TEXTE DU DOCUMENT:
++++++++++

Nathalie Normandeau ne sera pas présente en cour mercredi

Nathalie Normandeau ne sera pas présente en cour mercredi

QUÉBEC – L’ex-ministre libérale Nathalie Normandeau ne sera pas présente au palais de justice de Québec, mercredi, lors de la première étape des procédures judiciaires depuis son arrestation par l’UPAC, le 17 mars.

«Nous avons reçu la confirmation de la poursuite vendredi dernier que ses conditions ne l’obligeaient pas à être à la comparution», a confirmé lundi au «Journal de Québec» Me Maxime Roy, l’avocat de l’ancienne vice-première ministre du Québec.

Cette dernière a été arrêtée par l’UPAC le 17 mars dernier sous des accusations de complot, fraude envers le gouvernement, corruption et abus de confiance, notamment. Six coaccusés ont été épinglés dans la même rafle.

++++++++++

BLOC DE DONNÉES:
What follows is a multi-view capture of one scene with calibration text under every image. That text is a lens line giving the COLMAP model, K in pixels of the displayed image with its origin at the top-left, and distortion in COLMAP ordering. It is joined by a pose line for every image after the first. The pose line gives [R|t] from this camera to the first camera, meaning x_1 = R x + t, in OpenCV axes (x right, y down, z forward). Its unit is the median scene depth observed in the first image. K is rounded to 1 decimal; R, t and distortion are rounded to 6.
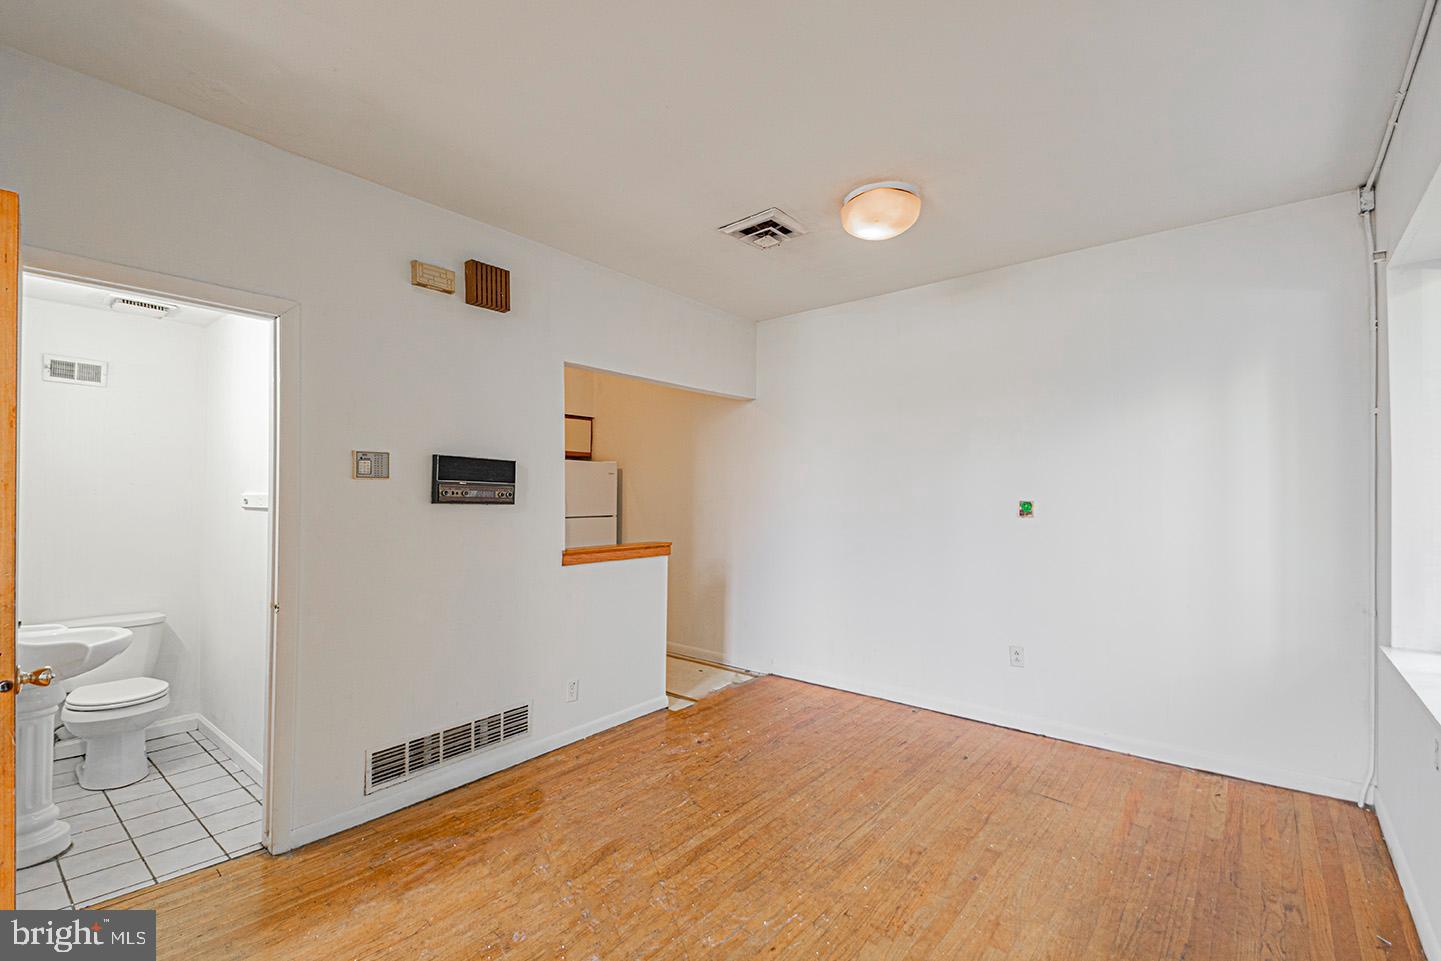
lens RADIAL K [[637.7, 0, 723.9], [0, 637.7, 478.5], [0, 0, 1]] dist [0.055976, -0.029378]
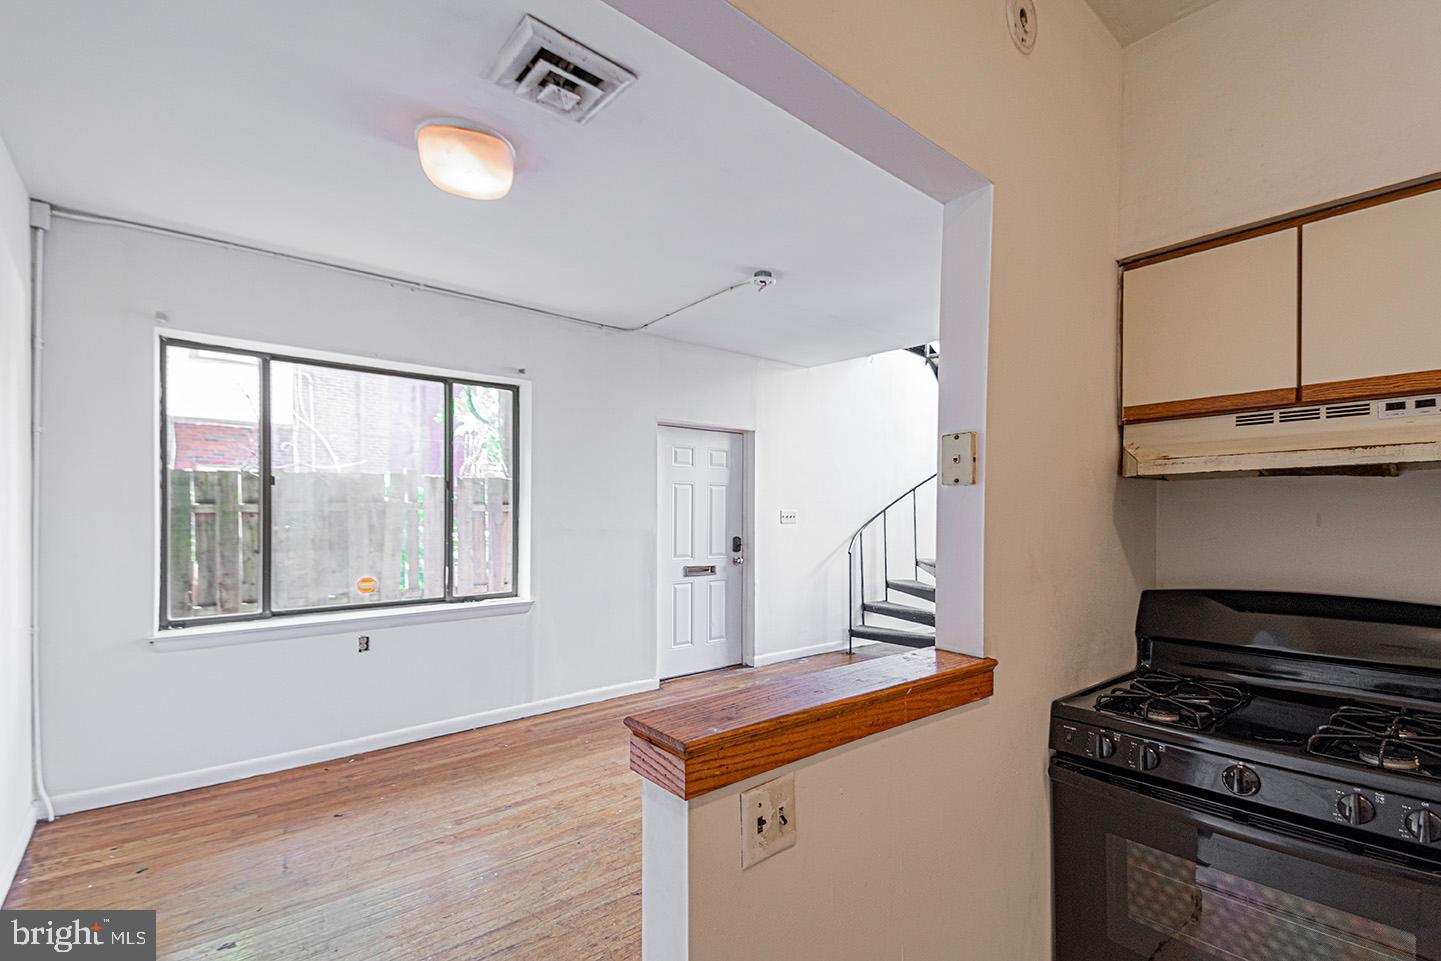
lens RADIAL K [[637.7, 0, 723.9], [0, 637.7, 478.5], [0, 0, 1]] dist [0.055976, -0.029378]
pose [[-0.979654, -0.000095, 0.200695, -0.223930], [-0.014883, 0.997281, -0.072177, 0.031577], [-0.200142, -0.073696, -0.976991, 1.655715]]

++++++++++

EXERCICES À FAIRE:
1/ D'après l'article sur Nathalie Normandeau, à quelle date l'UPAC l'a-t-elle arrêtée ?
2/ Poursuivez l'article sur Nathalie Normandeau après sa dernière phrase.
Les lignes n'ont aucun lien avec l'article sur Nathalie Normandeau.

RÉPONSES PAR EXERCICE:
1/ Le 17 mars.

2/
Lors de la comparution de mercredi, la preuve doit être remise par la poursuite aux avocats des coaccusés, a précisé Me Roy. «Elle n’a pas à plaider coupable ou non coupable mercredi», a fait remarquer le criminaliste.

Ce dernier, tout comme les avocats des autres accusés, pourra prendre le temps d’examiner la preuve afin de déterminer s’il est préférable que sa cliente subisse un procès devant jury, ou devant juge seul. La décision aura à être transmise lors d’une prochaine comparution, qui aura lieu au cours de l’été, possiblement.

Rappelons que Me Roy, qui a représenté Mme Normandeau lors de la commission Charbonneau, a déjà un épais dossier pour défendre l’ex-ministre libérale.

«Est-ce que la poursuite a des documents nouveaux’ C’est ce qu’on va savoir mercredi», a-t-il exposé.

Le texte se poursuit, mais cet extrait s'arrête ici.